I’m trying to open a file with regular HTML and special Unicode characters such as “ÖÄÅ öäå” (Swedish), format it and then output it to a file.
So far everything works out great, I can open the file, find the parts I need and output into a file.
But here is the point:
I can’t save the inputted Unicode data into the file without losing my encoding (eg. an ‘ö’ becomes ‘ö’).
Although I can, by manually entering them into the code itself, manage to both perform regex and output them to correct encoding. But not when I’m importing a file, formatting it and then outputting.

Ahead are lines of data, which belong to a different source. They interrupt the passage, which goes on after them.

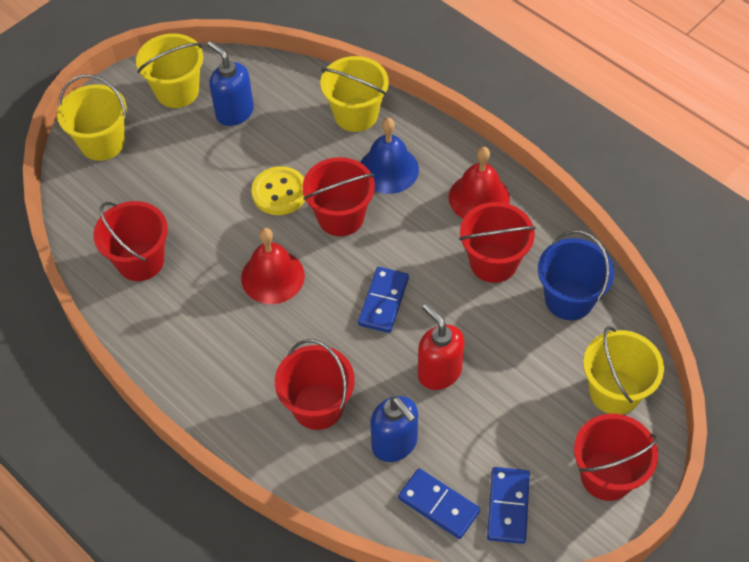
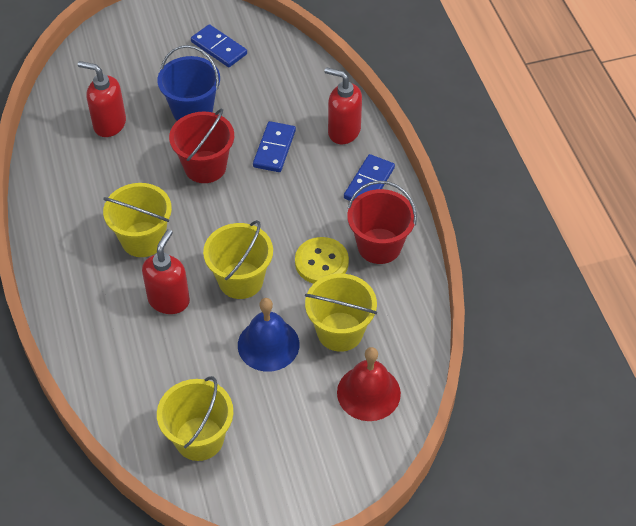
blue soap dispenser: 2 -> 0
red bell: 2 -> 1
red bucket: 5 -> 2
red soap dispenser: 1 -> 3

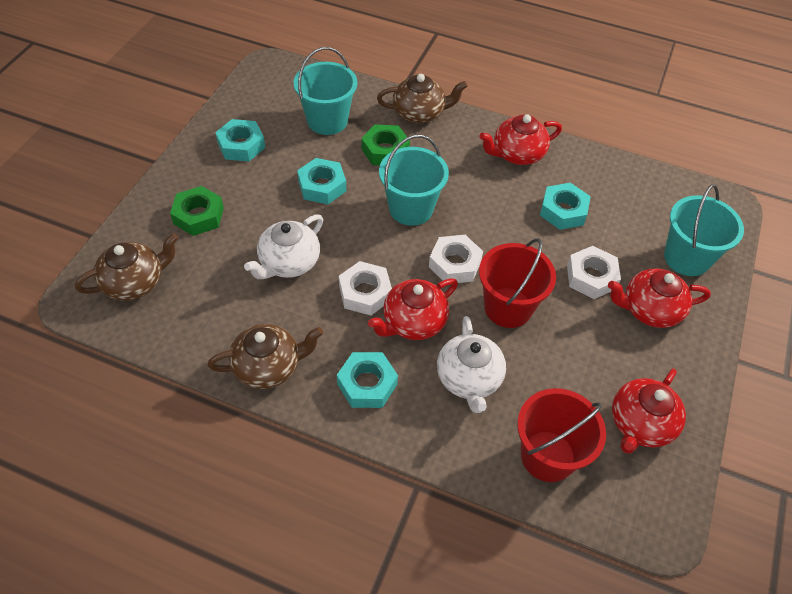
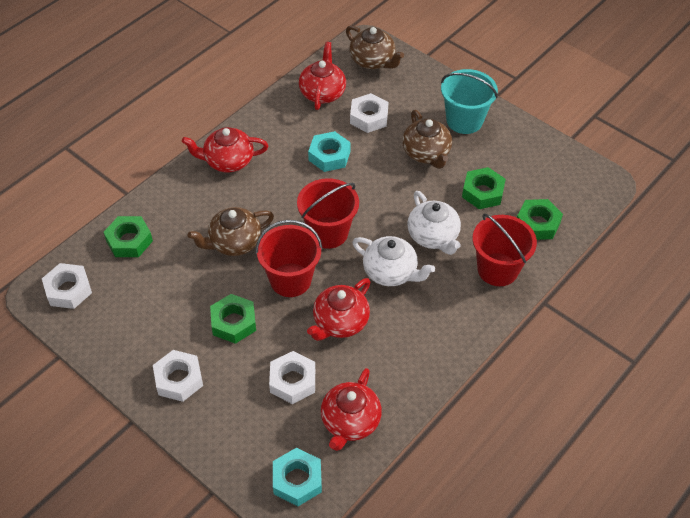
green nut: 2 -> 4
red bucket: 2 -> 3
turquoise bucket: 3 -> 1
turquoise nut: 4 -> 2
white nut: 3 -> 4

Example on working approach when using OCT (eg. this can output to the file without the encoding problem):
my $charsSWE = "öäåÅÄÖ";
# \344 = ä
# \345 = å
# \305 = Å
# \304 = Ä
# \326 = Ö
# \366 = ö
my $SwedishLetters = '\344 \345 \305 \304 \326 \366';
if($charsSWE =~ /([$SwedishLetters]+)/){
print "Output: $1\n";
}
The way below does not work because the encoding is lost (this is a quick illustration of the part of the code but its concept is the same [eg. open file, fetch and output]):
open(FH, 'swedish.htm') or die("File could not be opened");
while(<FH>)
{
my @List = /([$SwedishLetters]+)/g;
message($List[0]) if @List;
}
close(FH);
You may need to use a different encoding.